Entries shown section start

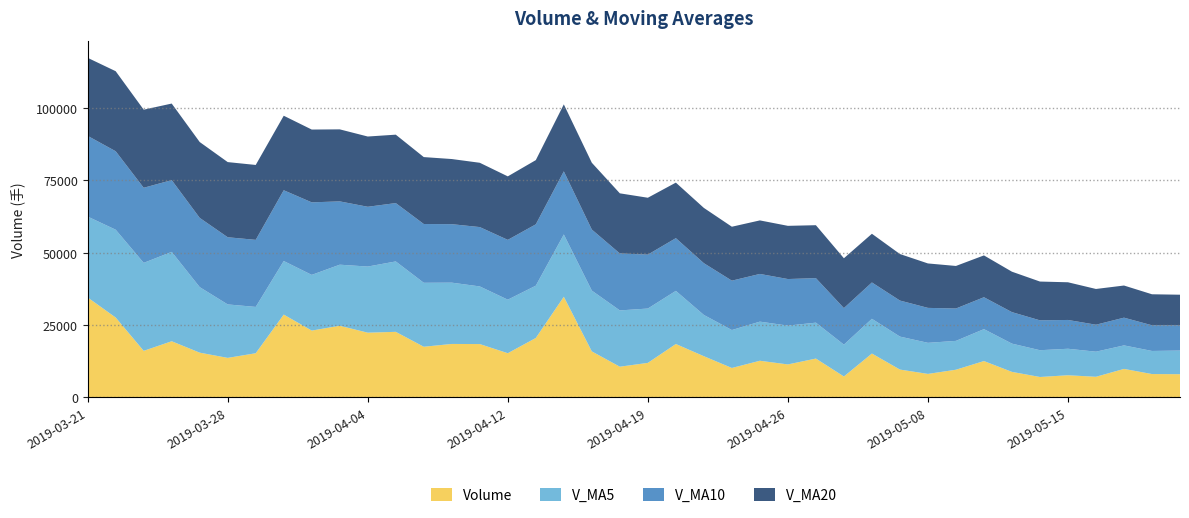

Reading right to left, transcribe all the data shown in this chart.

Volume: 8044.1	8096.2	9870.1	7152.9	7679.0	7081.6	8843.0	12585.0	9589.6	8145.0	9646.2	15185.0	7254.6	13446.6	11417.6	12687.0	10197.6	14261.8	18475.0	11953.2	10635.9	15921.5	34792.5	20557.6	15294.2	18453.6	18492.8	17526.9	22679.1	22388.0	24774.7	23111.8	28636.3	15286.1	13681.7	15485.0	19429.4	16110.2	27619.1	34551.6
V_MA5: 8168.5	7976.0	8125.3	8668.3	9155.6	9248.8	9761.8	11030.2	9964.1	10735.5	11390.0	11998.2	11000.7	12402.1	13407.8	13514.9	13104.7	14249.5	18355.6	18772.2	19440.3	21003.9	21518.2	18065.0	18489.3	19908.1	21172.3	22096.1	24318.0	22839.4	21098.1	19240.2	18503.7	15998.5	18465.1	22639.1	30866.8	30393.9	30339.1	27942.5
V_MA10: 8708.6	8868.9	9577.7	9316.2	9945.6	10319.4	10880.0	11015.4	11183.1	12071.6	12452.5	12551.4	12625.1	15378.9	16090.0	16477.6	17054.3	17883.8	18210.3	18630.7	19674.2	21088.1	21807.1	21191.5	20664.4	20503.1	20206.2	20299.9	20158.2	20652.2	21868.6	25053.5	24448.8	23168.8	23203.8	23919.4	24788.8	25935.8	27104.9	27880.1
V_MA20: 10580.6	10710.1	11101.4	12347.5	13017.8	13398.5	13967.1	14449.6	14696.7	15351.2	16063.3	16819.8	17216.1	18285.2	18377.2	18490.4	18630.3	19091.9	19184.3	19641.5	20771.4	23070.8	23128.0	22180.1	21934.1	22211.2	22497.5	23117.9	23631.6	24266.2	24880.2	25146.8	25737.2	25870.6	25960.0	26197.2	26447.8	26974.1	27643.7	26954.7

Entries shown section end

▸ To-do item
Turn every line of the records above into a numbered list, skipping blank lines. Leave the pictures out.

▸ Problem solution
1. Reading right to left, transcribe all the data shown in this chart.
2. Volume: 8044.1	8096.2	9870.1	7152.9	7679.0	7081.6	8843.0	12585.0	9589.6	8145.0	9646.2	15185.0	7254.6	13446.6	11417.6	12687.0	10197.6	14261.8	18475.0	11953.2	10635.9	15921.5	34792.5	20557.6	15294.2	18453.6	18492.8	17526.9	22679.1	22388.0	24774.7	23111.8	28636.3	15286.1	13681.7	15485.0	19429.4	16110.2	27619.1	34551.6
3. V_MA5: 8168.5	7976.0	8125.3	8668.3	9155.6	9248.8	9761.8	11030.2	9964.1	10735.5	11390.0	11998.2	11000.7	12402.1	13407.8	13514.9	13104.7	14249.5	18355.6	18772.2	19440.3	21003.9	21518.2	18065.0	18489.3	19908.1	21172.3	22096.1	24318.0	22839.4	21098.1	19240.2	18503.7	15998.5	18465.1	22639.1	30866.8	30393.9	30339.1	27942.5
4. V_MA10: 8708.6	8868.9	9577.7	9316.2	9945.6	10319.4	10880.0	11015.4	11183.1	12071.6	12452.5	12551.4	12625.1	15378.9	16090.0	16477.6	17054.3	17883.8	18210.3	18630.7	19674.2	21088.1	21807.1	21191.5	20664.4	20503.1	20206.2	20299.9	20158.2	20652.2	21868.6	25053.5	24448.8	23168.8	23203.8	23919.4	24788.8	25935.8	27104.9	27880.1
5. V_MA20: 10580.6	10710.1	11101.4	12347.5	13017.8	13398.5	13967.1	14449.6	14696.7	15351.2	16063.3	16819.8	17216.1	18285.2	18377.2	18490.4	18630.3	19091.9	19184.3	19641.5	20771.4	23070.8	23128.0	22180.1	21934.1	22211.2	22497.5	23117.9	23631.6	24266.2	24880.2	25146.8	25737.2	25870.6	25960.0	26197.2	26447.8	26974.1	27643.7	26954.7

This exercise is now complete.